According to a statement, M.Tech will add the LightCyber Magna platform to complement its existing security portfolio and help companies meet cyber threat challenges.
M. Tech is an IT security, application delivery network and video communications solutions distributor that has an established presence in Australia, while LightCyber is a behavioural attack detection specialist.

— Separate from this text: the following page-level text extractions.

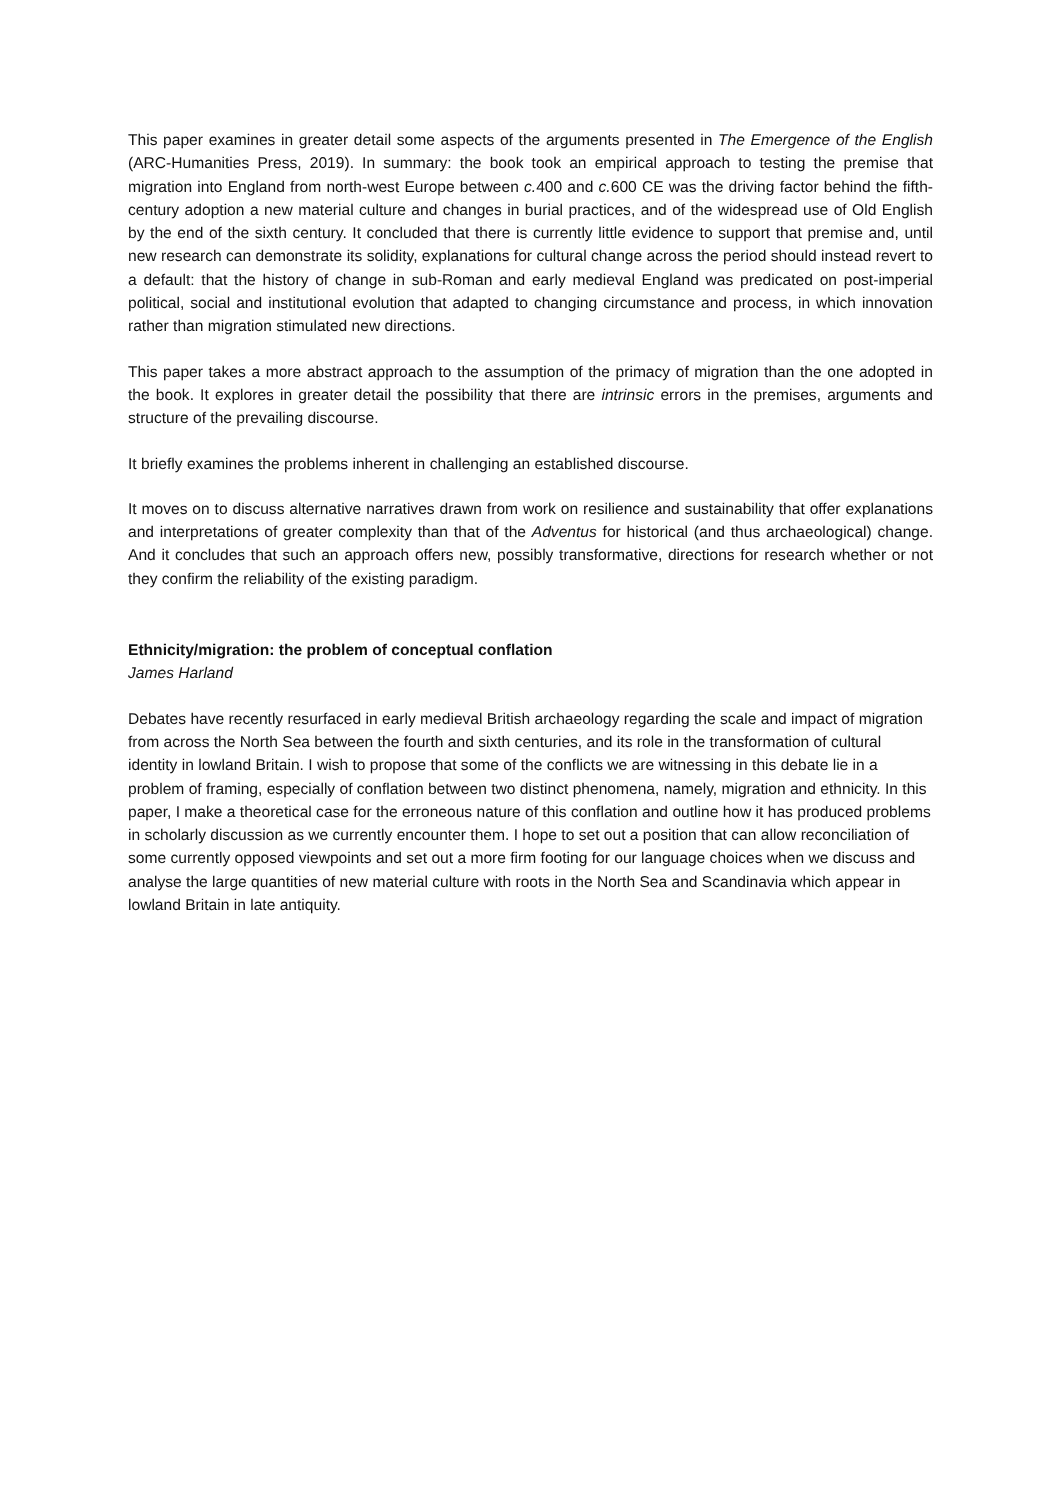This paper examines in greater detail some aspects of the arguments presented in The Emergence of the English (ARC-Humanities Press, 2019). In summary: the book took an empirical approach to testing the premise that migration into England from north-west Europe between c. 400 and c. 600 CE was the driving factor behind the fifth-century adoption a new material culture and changes in burial practices, and of the widespread use of Old English by the end of the sixth century. It concluded that there is currently little evidence to support that premise and, until new research can demonstrate its solidity, explanations for cultural change across the period should instead revert to a default: that the history of change in sub-Roman and early medieval England was predicated on post-imperial political, social and institutional evolution that adapted to changing circumstance and process, in which innovation rather than migration stimulated new directions.
This paper takes a more abstract approach to the assumption of the primacy of migration than the one adopted in the book. It explores in greater detail the possibility that there are intrinsic errors in the premises, arguments and structure of the prevailing discourse.
It briefly examines the problems inherent in challenging an established discourse.
It moves on to discuss alternative narratives drawn from work on resilience and sustainability that offer explanations and interpretations of greater complexity than that of the Adventus for historical (and thus archaeological) change. And it concludes that such an approach offers new, possibly transformative, directions for research whether or not they confirm the reliability of the existing paradigm.
Ethnicity/migration: the problem of conceptual conflation
James Harland
Debates have recently resurfaced in early medieval British archaeology regarding the scale and impact of migration from across the North Sea between the fourth and sixth centuries, and its role in the transformation of cultural identity in lowland Britain. I wish to propose that some of the conflicts we are witnessing in this debate lie in a problem of framing, especially of conflation between two distinct phenomena, namely, migration and ethnicity. In this paper, I make a theoretical case for the erroneous nature of this conflation and outline how it has produced problems in scholarly discussion as we currently encounter them. I hope to set out a position that can allow reconciliation of some currently opposed viewpoints and set out a more firm footing for our language choices when we discuss and analyse the large quantities of new material culture with roots in the North Sea and Scandinavia which appear in lowland Britain in late antiquity.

Recently, the World Economic Forum called cybercrime one of the greatest threats to businesses around the world. Furthermore, according to Lloyds, the global British insurance company, cyberattacks cost businesses as much as US$400 billion.
Recognising the increasing likelihood that even the best-protected networks will be compromised, companies are now asking how they can find an attacker once they have entered their network, M.Tech says.
Besides theft of customer, patient or financial information, companies face sabotage, extortion, acts of destruction, loss of intellectual property and massive disruption or loss of business as a result of successful network attacks, according to M.Tech.
“The LightCyber Magna platform has proven itself extremely effective at detecting network intruders quickly and accurately,” says Paul Lim, M.Tech regional business manager (ANZ).
“It provides our joint customers the only effective means of finding attackers that have bypassed traditional preventative security infrastructure. Adding LightCyber to our security capabilities greatly enhances the way we can prepare our customers for the new realities of cybersecurity, and prevent them from becoming the next major publicised data breach headline,” he says.
Magna uses behavioural profiling to learn what is normal on the network and endpoints, and thereby detect anomalous attacker behaviours that are by-necessity required for an attacker to successfully perpetrate their attack, including anomalous command and control, reconnaissance, lateral movement and data exfiltration events. It can also identify harmful activity from insiders - rogue or unaware employees or contractors - that is either intentionally malicious or unknowingly dangerous. These insights are presented in a a small number of alerts with contextual and investigative details.
“Cyber attacks have been wildly successful largely because most organisations lack the tools and resources to efficiently identify attackers until it is far too late,” says Jason Matlof, LightCyber executive vice president.
“We are pleased to partner with M.Tech to bring Behavioural Attack Detection to Australia and turn the tables on would-be cyber attackers,” he says.